Now if you do that, you're still checking thousands of vertices, just against maybe 10 polygons each instead of thousands. But this might be fast enough for realtime.

HOWEVER, even if you solve that problem, there's another problem, and that is that when you adjust a mesh, the mesh has to be uploaded to the 3D card again. And that's slow. Very slow. Especially if the mesh has thousands of polygons. Updating a single 64x64 grid containing a mere 8192 polygons is too slow if you intend to do it every frame, and you can't do just part of it one frame and part of it the next, so at best you'll have spikes in your framerate. That is, unless you divide the mesh up into smaller meshes and cen get away with just altering a small mesh each frame as a result. But that might be hard or impossible to accomplish depending on how your levels are designed.

So is there any way you can accomplish this? Unless your levels are very simple, probably not by altering vertex colors.

You may however be able to accomplish it with low res lightmaps. You would basically be calculating lightmaps in realtime. But they would have to be low res so you don't have to calcualte too many rays, and you would have to implement the system I described above for quickly determining when rays hit walls.

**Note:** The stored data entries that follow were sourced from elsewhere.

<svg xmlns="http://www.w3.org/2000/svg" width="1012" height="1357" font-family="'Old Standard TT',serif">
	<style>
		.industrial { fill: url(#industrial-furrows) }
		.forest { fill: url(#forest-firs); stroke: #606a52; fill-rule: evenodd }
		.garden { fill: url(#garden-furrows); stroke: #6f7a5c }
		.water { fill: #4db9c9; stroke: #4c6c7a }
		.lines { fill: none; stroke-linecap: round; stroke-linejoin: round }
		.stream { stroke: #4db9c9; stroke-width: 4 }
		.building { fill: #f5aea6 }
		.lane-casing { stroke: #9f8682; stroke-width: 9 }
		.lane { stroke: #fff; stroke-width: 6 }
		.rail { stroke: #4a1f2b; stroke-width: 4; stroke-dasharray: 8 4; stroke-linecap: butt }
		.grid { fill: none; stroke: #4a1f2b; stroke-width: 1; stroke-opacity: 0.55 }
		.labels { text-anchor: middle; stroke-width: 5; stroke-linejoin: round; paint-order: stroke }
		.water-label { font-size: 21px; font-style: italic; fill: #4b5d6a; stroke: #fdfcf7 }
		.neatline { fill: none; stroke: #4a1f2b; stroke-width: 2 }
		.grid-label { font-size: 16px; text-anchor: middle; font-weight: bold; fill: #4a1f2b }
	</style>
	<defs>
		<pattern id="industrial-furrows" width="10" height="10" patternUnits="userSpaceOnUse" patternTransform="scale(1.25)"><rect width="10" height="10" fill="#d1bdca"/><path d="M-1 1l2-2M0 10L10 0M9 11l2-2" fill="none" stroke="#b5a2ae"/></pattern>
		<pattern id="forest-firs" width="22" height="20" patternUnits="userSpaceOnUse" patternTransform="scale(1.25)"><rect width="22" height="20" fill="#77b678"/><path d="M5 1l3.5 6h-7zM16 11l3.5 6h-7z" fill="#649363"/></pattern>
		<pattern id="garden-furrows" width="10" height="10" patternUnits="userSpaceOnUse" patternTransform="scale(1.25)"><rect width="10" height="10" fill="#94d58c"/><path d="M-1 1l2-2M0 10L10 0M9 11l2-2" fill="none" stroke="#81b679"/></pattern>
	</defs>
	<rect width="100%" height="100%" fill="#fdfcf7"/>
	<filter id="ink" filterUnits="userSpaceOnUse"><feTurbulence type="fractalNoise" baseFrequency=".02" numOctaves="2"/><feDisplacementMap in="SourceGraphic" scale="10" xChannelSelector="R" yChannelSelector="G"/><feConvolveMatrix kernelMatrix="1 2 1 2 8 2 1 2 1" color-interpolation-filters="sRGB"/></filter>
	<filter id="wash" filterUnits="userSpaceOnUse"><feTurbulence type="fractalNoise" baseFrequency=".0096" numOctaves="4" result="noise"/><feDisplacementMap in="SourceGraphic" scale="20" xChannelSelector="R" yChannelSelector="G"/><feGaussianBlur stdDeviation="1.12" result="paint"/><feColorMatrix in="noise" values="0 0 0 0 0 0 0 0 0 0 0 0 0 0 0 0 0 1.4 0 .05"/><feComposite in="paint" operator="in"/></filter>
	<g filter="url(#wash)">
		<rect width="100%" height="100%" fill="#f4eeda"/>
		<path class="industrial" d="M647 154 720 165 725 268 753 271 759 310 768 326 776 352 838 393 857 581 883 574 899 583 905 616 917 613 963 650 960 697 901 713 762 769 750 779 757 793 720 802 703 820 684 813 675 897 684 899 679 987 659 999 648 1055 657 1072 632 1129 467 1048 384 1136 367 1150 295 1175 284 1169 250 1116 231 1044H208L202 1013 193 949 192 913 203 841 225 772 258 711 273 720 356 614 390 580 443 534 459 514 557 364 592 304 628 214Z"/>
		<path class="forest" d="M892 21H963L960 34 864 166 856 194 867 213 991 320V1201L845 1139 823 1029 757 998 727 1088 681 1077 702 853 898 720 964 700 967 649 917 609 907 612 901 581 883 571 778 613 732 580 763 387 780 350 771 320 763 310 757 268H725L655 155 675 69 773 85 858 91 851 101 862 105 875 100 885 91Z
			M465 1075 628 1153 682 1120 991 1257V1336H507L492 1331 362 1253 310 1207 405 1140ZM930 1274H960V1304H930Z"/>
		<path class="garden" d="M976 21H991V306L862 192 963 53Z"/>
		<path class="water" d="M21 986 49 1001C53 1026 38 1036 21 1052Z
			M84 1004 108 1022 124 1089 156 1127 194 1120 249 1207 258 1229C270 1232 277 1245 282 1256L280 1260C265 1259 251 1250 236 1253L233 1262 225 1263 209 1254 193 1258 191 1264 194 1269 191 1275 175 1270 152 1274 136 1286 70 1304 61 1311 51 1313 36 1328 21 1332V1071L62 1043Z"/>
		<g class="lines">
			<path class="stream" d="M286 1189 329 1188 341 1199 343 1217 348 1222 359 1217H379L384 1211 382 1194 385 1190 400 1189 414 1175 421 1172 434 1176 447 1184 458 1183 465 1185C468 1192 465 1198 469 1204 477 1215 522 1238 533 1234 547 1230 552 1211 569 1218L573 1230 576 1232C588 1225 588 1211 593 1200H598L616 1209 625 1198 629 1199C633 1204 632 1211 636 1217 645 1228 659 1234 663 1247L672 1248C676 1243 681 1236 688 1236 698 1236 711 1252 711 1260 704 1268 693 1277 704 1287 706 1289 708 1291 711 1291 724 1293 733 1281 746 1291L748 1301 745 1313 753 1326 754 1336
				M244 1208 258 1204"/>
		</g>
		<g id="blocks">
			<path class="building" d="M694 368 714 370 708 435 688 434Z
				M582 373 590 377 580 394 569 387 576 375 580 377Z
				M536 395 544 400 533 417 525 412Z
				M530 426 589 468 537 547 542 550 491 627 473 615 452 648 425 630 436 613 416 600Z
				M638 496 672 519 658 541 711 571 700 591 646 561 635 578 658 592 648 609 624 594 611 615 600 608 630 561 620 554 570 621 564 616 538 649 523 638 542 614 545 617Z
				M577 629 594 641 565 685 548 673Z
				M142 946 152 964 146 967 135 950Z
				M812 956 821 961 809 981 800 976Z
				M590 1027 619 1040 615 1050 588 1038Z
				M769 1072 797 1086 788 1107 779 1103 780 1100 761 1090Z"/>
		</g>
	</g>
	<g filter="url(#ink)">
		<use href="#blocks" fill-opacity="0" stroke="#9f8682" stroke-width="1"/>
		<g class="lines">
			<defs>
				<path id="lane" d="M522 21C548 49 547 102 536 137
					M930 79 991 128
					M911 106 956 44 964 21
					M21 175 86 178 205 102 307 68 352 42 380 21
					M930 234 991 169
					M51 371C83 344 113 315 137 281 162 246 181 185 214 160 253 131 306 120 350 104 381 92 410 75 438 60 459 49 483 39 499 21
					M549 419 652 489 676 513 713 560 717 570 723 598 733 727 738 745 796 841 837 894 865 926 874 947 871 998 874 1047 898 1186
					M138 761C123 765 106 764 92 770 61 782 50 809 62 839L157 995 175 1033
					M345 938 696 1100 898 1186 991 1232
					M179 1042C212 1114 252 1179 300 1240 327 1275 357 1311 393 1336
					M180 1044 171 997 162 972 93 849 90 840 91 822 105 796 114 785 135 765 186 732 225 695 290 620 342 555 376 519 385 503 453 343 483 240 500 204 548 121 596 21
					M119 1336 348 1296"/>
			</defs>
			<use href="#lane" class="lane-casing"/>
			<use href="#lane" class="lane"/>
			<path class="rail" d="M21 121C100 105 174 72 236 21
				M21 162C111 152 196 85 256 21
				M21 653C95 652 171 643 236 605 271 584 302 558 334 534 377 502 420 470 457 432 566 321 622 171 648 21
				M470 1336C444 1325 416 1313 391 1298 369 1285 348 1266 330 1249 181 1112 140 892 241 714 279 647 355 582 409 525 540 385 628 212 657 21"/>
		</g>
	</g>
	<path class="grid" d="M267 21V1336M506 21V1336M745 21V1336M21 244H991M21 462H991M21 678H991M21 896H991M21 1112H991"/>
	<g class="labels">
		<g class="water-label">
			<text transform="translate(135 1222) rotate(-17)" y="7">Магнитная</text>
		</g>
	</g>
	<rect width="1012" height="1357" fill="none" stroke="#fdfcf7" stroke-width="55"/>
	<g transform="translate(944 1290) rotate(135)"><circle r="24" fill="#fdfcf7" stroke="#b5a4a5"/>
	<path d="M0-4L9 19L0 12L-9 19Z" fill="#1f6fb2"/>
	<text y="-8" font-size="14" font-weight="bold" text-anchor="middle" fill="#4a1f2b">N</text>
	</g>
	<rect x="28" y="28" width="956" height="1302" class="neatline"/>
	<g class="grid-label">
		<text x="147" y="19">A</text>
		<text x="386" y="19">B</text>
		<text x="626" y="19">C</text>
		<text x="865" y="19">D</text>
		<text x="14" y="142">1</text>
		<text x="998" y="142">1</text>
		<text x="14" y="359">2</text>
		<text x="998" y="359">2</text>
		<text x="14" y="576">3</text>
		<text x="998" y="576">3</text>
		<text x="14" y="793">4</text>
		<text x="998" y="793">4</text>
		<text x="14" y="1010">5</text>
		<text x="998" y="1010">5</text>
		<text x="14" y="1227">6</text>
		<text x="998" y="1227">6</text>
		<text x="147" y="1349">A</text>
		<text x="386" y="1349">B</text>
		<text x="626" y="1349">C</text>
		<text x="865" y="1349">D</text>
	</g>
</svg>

I think some user did something like this with lightmaps for their dungeon game, but the shadows were so low res it didn't look very convincing. I don't know if they optimized it much though the levels were fairly simple. Anyway, if you kept your lightmap down to say 512x512 for your whole level then that would be a mere 262144 rays that you need to cast each frame to update it. :-)

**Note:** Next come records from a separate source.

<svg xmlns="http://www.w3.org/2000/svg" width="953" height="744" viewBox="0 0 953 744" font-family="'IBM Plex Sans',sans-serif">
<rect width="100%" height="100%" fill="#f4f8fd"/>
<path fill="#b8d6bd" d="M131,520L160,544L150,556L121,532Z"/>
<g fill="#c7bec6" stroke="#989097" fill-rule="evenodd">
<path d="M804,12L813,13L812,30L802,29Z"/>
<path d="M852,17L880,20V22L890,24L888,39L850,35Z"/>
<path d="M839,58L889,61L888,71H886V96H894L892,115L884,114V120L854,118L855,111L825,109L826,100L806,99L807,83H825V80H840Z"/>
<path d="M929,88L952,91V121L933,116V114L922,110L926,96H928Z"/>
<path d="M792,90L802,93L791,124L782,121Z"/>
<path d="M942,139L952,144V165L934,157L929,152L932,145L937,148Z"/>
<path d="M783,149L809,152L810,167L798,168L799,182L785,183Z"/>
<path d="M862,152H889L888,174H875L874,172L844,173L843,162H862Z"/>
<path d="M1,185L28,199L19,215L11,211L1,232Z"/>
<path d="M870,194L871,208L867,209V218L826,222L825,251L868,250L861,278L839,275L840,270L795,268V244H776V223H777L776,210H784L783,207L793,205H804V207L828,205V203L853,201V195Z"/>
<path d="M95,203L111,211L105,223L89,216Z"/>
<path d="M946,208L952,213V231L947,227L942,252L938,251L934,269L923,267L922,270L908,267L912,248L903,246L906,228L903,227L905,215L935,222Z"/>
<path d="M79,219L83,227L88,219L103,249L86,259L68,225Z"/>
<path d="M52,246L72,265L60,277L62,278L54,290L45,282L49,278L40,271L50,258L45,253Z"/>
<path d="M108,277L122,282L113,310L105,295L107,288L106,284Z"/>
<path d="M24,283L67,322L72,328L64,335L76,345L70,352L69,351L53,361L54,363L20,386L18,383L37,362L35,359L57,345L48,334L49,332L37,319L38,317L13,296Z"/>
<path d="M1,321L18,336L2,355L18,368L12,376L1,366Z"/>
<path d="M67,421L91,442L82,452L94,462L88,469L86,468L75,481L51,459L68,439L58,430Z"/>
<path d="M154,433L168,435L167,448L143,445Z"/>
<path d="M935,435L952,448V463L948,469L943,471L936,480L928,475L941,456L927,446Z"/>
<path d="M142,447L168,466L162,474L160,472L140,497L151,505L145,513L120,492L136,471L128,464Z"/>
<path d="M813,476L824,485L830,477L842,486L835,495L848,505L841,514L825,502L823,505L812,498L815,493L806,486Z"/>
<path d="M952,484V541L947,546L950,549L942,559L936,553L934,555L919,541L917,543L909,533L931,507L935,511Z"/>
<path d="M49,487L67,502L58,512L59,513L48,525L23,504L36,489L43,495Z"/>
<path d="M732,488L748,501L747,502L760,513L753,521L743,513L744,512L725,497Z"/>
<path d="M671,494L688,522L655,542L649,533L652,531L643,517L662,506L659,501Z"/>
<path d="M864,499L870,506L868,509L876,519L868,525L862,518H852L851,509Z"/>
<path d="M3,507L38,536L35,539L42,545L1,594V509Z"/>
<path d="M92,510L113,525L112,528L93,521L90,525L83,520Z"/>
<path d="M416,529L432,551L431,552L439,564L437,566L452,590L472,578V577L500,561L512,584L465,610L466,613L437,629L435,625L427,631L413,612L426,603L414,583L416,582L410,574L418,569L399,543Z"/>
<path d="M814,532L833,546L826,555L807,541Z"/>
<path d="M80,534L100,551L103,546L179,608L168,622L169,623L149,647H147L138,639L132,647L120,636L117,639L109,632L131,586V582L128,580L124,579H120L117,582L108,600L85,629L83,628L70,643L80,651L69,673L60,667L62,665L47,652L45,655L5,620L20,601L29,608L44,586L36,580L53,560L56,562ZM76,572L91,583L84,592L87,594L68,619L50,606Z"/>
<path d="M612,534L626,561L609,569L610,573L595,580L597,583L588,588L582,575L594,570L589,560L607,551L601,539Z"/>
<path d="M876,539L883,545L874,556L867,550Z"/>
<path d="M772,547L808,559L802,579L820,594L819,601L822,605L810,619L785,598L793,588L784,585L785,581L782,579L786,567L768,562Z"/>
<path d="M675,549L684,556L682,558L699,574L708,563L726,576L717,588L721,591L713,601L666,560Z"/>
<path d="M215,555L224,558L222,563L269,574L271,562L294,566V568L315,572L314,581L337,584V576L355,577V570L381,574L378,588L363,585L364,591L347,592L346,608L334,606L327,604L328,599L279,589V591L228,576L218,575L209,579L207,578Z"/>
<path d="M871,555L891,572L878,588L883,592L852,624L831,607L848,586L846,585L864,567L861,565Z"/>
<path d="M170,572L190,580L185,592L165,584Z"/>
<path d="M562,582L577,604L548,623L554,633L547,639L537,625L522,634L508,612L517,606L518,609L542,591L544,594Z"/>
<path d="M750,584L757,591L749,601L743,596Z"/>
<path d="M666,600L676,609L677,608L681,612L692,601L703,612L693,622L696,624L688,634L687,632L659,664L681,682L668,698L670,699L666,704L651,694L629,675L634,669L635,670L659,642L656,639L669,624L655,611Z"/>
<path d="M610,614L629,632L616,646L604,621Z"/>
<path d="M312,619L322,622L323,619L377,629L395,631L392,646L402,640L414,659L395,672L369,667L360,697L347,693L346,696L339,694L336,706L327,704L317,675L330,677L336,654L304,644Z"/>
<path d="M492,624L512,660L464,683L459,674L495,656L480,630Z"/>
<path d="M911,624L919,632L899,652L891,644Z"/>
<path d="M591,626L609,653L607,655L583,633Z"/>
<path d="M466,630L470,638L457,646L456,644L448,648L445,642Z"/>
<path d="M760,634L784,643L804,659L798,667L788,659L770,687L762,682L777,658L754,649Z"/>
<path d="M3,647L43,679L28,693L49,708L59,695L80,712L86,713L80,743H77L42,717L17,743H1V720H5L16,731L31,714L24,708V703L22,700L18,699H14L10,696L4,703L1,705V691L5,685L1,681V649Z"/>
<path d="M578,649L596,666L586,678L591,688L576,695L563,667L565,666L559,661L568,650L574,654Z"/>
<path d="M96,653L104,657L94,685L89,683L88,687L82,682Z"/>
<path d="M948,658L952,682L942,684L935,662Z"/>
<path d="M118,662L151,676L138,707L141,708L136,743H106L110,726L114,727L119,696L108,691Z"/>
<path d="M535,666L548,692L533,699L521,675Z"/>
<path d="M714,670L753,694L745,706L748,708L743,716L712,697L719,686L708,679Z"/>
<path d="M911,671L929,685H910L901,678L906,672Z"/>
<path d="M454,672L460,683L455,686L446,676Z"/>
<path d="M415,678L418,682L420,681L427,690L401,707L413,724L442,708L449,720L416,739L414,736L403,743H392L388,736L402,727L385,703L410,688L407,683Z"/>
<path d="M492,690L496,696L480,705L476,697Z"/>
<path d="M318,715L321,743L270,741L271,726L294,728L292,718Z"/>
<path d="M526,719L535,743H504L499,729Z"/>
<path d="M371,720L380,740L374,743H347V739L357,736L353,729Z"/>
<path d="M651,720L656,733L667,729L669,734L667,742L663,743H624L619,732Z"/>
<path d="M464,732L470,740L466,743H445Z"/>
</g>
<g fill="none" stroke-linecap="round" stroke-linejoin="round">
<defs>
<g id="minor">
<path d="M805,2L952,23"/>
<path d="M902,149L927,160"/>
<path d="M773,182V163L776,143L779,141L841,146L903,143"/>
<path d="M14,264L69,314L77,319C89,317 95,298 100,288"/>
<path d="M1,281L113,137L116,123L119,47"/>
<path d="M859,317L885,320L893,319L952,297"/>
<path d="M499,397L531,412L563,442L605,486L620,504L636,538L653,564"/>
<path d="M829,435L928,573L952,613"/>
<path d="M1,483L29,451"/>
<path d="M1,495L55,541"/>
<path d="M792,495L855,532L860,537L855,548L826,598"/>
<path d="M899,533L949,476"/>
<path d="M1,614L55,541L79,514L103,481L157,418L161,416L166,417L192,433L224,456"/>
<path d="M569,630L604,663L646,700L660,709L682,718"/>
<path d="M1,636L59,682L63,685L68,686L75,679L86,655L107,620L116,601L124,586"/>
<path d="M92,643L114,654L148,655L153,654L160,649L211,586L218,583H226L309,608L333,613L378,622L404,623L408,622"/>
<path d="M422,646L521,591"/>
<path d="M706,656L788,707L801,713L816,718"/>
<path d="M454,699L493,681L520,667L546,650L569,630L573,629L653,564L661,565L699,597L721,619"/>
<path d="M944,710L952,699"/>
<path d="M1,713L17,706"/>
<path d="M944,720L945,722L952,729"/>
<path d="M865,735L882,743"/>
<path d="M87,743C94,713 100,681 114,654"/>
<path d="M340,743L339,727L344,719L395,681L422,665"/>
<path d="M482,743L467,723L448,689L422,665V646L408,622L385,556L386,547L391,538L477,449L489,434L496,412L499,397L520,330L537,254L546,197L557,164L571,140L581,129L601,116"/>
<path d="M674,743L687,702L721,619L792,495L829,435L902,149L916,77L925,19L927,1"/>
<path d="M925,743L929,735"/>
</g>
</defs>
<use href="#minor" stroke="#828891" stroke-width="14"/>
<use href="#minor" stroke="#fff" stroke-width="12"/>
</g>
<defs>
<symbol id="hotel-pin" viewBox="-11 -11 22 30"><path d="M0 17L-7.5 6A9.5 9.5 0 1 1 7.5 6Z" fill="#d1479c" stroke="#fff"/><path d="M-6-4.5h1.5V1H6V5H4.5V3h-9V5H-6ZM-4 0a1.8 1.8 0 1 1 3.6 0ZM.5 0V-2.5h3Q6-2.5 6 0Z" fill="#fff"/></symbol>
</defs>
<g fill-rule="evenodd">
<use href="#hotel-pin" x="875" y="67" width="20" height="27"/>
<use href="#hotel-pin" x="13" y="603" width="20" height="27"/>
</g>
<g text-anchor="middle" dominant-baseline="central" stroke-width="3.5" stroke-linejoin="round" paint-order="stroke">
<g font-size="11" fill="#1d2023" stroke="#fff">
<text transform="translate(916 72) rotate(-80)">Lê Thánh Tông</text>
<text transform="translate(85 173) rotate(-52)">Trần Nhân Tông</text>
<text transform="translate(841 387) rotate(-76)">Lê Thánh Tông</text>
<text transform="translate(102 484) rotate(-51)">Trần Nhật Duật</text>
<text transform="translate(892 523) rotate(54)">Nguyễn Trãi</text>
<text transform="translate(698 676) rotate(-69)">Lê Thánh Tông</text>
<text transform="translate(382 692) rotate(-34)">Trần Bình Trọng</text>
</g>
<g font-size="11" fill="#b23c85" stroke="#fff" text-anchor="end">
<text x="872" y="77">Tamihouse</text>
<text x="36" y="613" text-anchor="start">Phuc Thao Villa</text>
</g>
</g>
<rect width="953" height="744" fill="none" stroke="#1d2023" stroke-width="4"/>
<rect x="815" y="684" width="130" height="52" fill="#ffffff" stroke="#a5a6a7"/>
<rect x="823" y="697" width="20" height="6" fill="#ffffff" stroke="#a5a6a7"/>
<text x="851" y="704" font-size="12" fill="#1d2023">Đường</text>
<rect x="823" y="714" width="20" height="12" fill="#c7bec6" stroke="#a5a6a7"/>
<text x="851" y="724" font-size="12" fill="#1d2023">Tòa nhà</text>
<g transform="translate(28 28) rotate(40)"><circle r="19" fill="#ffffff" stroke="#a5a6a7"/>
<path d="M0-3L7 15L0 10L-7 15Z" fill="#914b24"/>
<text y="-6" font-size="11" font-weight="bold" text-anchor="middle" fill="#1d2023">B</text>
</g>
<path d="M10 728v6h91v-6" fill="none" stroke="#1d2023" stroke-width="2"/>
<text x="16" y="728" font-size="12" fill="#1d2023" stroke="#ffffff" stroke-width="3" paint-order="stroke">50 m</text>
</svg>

Scherererer(Posted 2006) [#4]
hmm, I tried to do this some time ago... There is a vertex lighting command that I tried to use, however the only way I could think to use it and be able to make walls repel the light was through line picks, which isn't very practical in a large environment. I think you could get away with the DX lighting system (using point lighting), if you made the light ranges a bit shorter and always had a decent amount of space between parallel hallways, atleast enough so that if the torch was near the wall it wouldn't bleed onto another room/hall.


OJay(Posted 2006) [#5]
stencil shadows are your friend! a guy over at codersworkshop has released a system, that will do fine here.